Columnar Scan (100K Timestamps)

Scans the timestamp column of a 100K-node columnar buffer to filter by time range.

  • Measured: 48us
  • Analysis: Sequential scan over contiguous u64 values. Benefits from hardware prefetch and cache-line alignment. Establishes the baseline for time-range queries over TBF segments.

CSR Traverse (10K Lookups)

Performs 10,000 adjacency lookups in a Compressed Sparse Row index, retrieving the edge list for each source node.

  • Measured: 21.7us
  • Analysis: ~2.17ns per lookup. CSR provides O(1) access to the start of each node's edge list via the row pointer array, then sequential scan over edges.

Bloom Lookup (1K Queries)

Tests 1,000 UUIDs against a Bloom filter for membership.

  • Measured: 27us
  • Analysis: ~27ns per query. Multiple hash functions (k=7) are computed per probe. False positive rate depends on filter sizing relative to the number of inserted elements.

Full Segment Write (1K Nodes)

Serializes 1,000 intent nodes with embeddings, edges, and metadata into a complete TBF segment via SegmentWriter.

  • Measured: 209us
  • Analysis: Includes columnar encoding of node payloads, 64-byte-aligned embedding packing, CSR edge construction, Bloom filter population, and CRC32C checksum computation.

WAL Append (1K Entries)

Appends 1,000 intent entries (each with a 384-dimensional embedding) to the write-ahead log.

  • Measured: 730us
  • Analysis: ~730ns per entry.
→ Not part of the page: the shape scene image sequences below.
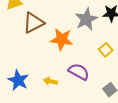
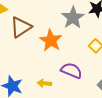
orange star: (62, 39) -> (51, 40), turned 30

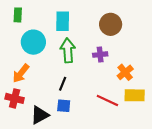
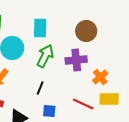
green arrow: (68, 50) -> (45, 56), turned 30
purple cross: (100, 55) -> (76, 60), size x1.5
blue square: (64, 106) -> (49, 111), moved

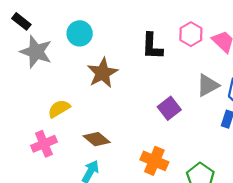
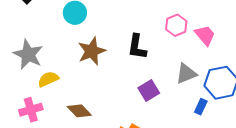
black L-shape: (152, 46) -> (137, 47), moved
gray star: (36, 52) -> (28, 54), moved

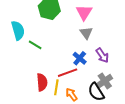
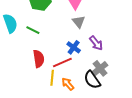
green line: (35, 45) -> (33, 30), moved
red semicircle: (42, 82) -> (39, 59), moved

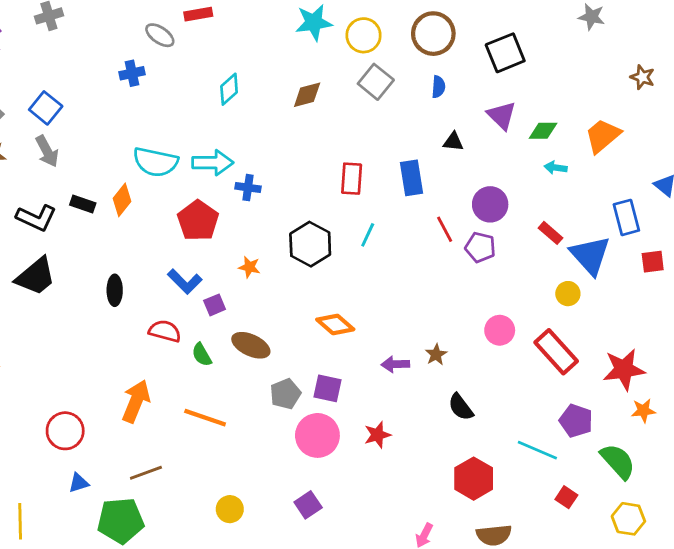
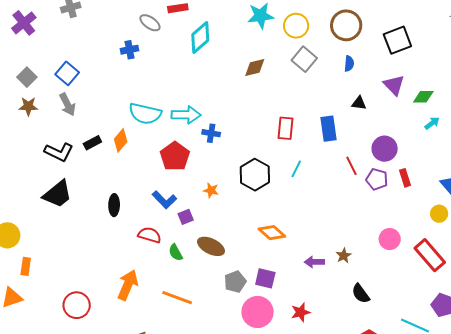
cyan diamond: (229, 89) -> (200, 37), moved, size x1.4
cyan arrow: (556, 168) -> (432, 123), turned 133
black rectangle: (83, 204) -> (92, 143), turned -48
red rectangle: (551, 233) -> (405, 178), moved, turned 30

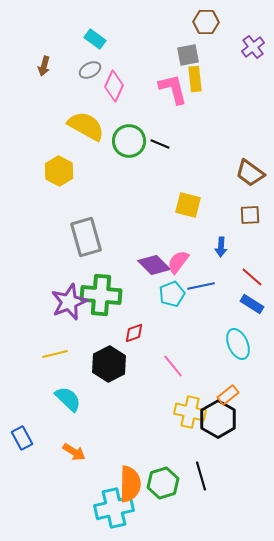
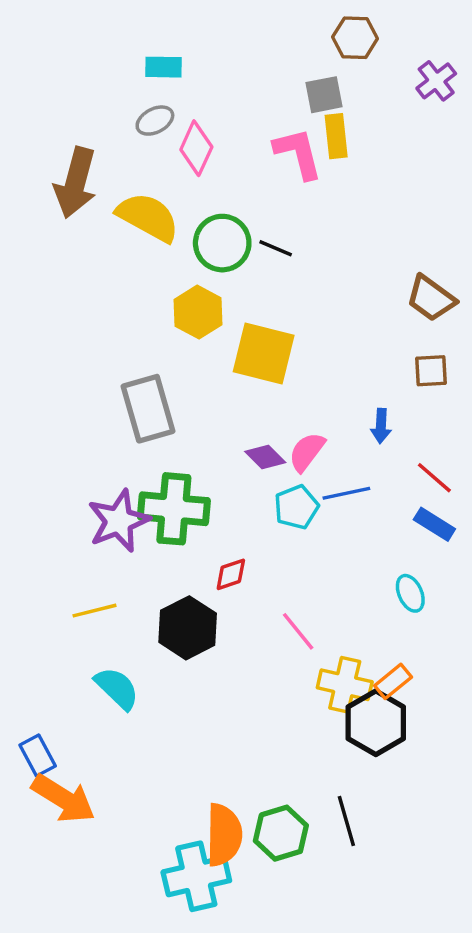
cyan rectangle: (95, 39) -> (164, 67), turned -35
brown arrow: (44, 66) -> (76, 183), moved, size x2.0
yellow hexagon: (59, 171) -> (198, 312), moved
yellow square: (188, 205) -> (264, 353), moved, size x1.4
purple diamond: (154, 265) -> (265, 457), size x0.7
cyan ellipse: (238, 344) -> (410, 593), size x0.7
yellow cross: (190, 412) -> (345, 685), moved
orange arrow: (74, 452) -> (63, 799), moved, size x1.6

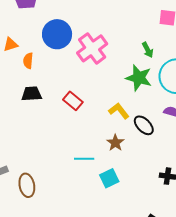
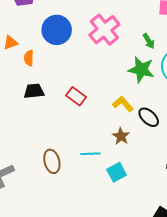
pink cross: (92, 48) -> (104, 30), moved
brown ellipse: (27, 185) -> (52, 161), moved

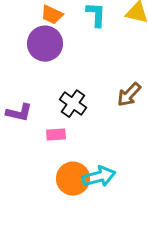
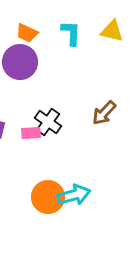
pink rectangle: (56, 135) -> (31, 133), moved

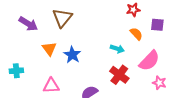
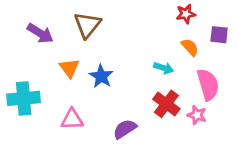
pink semicircle: (149, 61) -> (208, 85), turned -60
cyan cross: (16, 71) -> (24, 98), size x1.6
pink star: (159, 83) -> (197, 115), moved

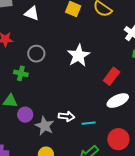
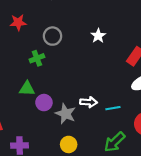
white star: (79, 56) -> (98, 36), size x0.6
green cross: (21, 73) -> (37, 58), turned -32

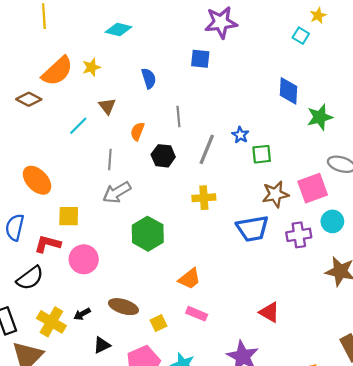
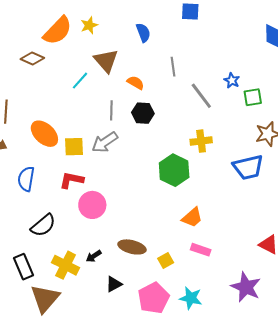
brown triangle: (107, 106) -> (106, 61), size x1.5
orange semicircle: (137, 131) -> (136, 83), turned 102
gray line: (207, 149) -> (201, 96), turned -56
black hexagon: (163, 156) -> (143, 113), moved
gray arrow: (117, 192) -> (105, 142), moved
yellow square: (69, 216) -> (74, 147), moved
green hexagon: (148, 234) -> (174, 170), moved
red L-shape: (48, 244) -> (72, 180), moved

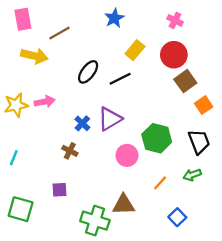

Each append serializes the intent, writes to the log file with fsync semantics, and updates the entry counter.

Semantic Query (10K Corpus, Top-10)

End-to-end semantic search: given a query embedding, search the HNSW index over 10K stored intents and return the top 10 results with metadata.

  • Target: < 50ms
  • Measured: 151us
  • Analysis: 330x headroom. The query path is HNSW search (139us) plus metadata lookup for the 10 result IDs (~12us).

Full Ingest Pipeline (1K Intents)

End-to-end ingestion of 1,000 intents through the complete pipeline: extraction, WAL append, HNSW insert, edge formation, and hot buffer push.

  • Measured: 1.10ms
  • Analysis: ~1.1us per intent across all pipeline stages. Edge formation dominates at scale due to O(n^2) nearest-neighbor search for edge candidates.

Regression Policy

Performance regressions on passing targets are merge blockers. Run cargo bench before merging any change that touches hot-path code in tala-embed, tala-wire, tala-store, or tala-graph.

Baseline measurements should not regress by more than 20% without investigation. Criterion's built-in comparison detects statistically significant changes.